On behalf of the Green Party-Comhaontas Glas, I thank my colleagues in the Technical Group, including the Independents, the Socialist Party and Sinn Féin, as well as Labour and Fine Gael, for their general support for what we are endeavouring to highlight. The motion is born out of frustration over the lack of a serious response to the drip-feed of disclosures from long-standing members and former members of local authorities, particularly Dublin County Council of which I was proud to be a member. One line in our motion states "the mere acceptance of such moneys from developers may be construed as having an undue influence on development decisions". That quotation is not from the Green Party but from somebody who sat painfully through all the sessions, Mr. Justice Flood.

The Government does not seem to have taken note of that point, however, or acted upon it. No disciplinary measures have been taken against members who misled their own internal inquiries.
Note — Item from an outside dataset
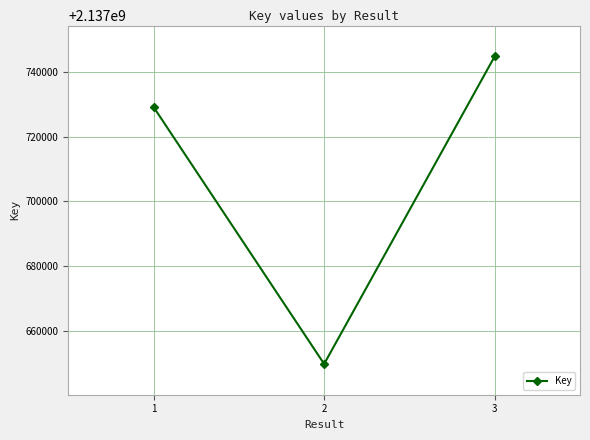

What is the difference between the maximum and minimum values?

94831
No change in the fundamental financial temptation, which created the brown envelope culture, has been put in place, notwithstanding the legislation that has been referred to in the debate.

Those being punished are not the corrupt politicians who abused their power and the people's trust, but the ordinary families and householders of this country. People living outside towns had to travel three times as far to work in 2002 compared to 1981. In 1981, 76,000 workers travelled more than 15 miles to work, while by 2002 more than 280,000 workers were in that category. Since 1996, we have had a trebling of oil prices. Those costs are not being put on people by the protestors the Minister likes to go on about, but by the Government that allowed bad planning to occur, making Ireland car dependent.

We are the most car dependent country in the world, 70% more so than France or Germany, 50% more than the United Kingdom and 30% more than the USA. We now estimate that CO2 emissions will cost an estimated €1 billion in carbon credits. If one adds the costs of tribunals one is hitting the taxpayer by bad planning at every turn. The taxpayer is being punished, not the corrupt politicians, and that is why the motion needs to be acted upon seriously.

The most noteworthy claim by the Government is that it established the tribunals but the Dáil established them. Even so, the culture of rezoning and obscene levels of profiteering by developers remain the same. Farmers all over Ireland, including many in my constituency, regularly receive knocks on the door from people with cheque books offering to buy bits of their land for agricultural prices in the hope that certain auctioneers and builders can sit on that land, get councillors to rezone it and then build on it regardless of planning, if they can get away with it. This is the essence of the corrupt system that has been allowed to continue and continues to this day. We are not simply saying it is wrong, we are saying there is a solution. The solution has been well examined by the Joint Committee on the Constitution on which I sat and on which Deputy Cuffe still sits. The Kenny report recommends that land required for development by local authorities should be compulsorily required at existing use values plus 25%. That recommendation has been examined and found not to be against any constitutional provision on private property. It has been found to ensure good planning and to remove the corruption temptation that exists.

If the Minister is at all serious — and he has yet to convince us — about ridding Ireland of bribery, corruption and the bad planning which results from it, what action will he take to punish those who confessed to misleading their parties as well as the public? What action will he take to put into practice the Kenny report which was reviewed and examined? What will he do to reassert that the most appropriate way to ensure that windfall profits accrue to the community is to take action based on the 1974 Kenny report? These are the question we ask of the Government which has yet to state it will implement the Kenny report.

Whether Members support our motion will be a political expedient matter for themselves. At the very least, they should not rubbish the work done by eminent people on all sides of the House for many years, and for many months on the most recent consideration this report. As Deputy Gilmore stated, the Taoiseach called for this work to be done. If the Minister is serious about rooting out corruption and bringing about a change in the planning system, he will implement the recommendations of the all-party committee. To do otherwise is to indicate how corrupt the Government has become.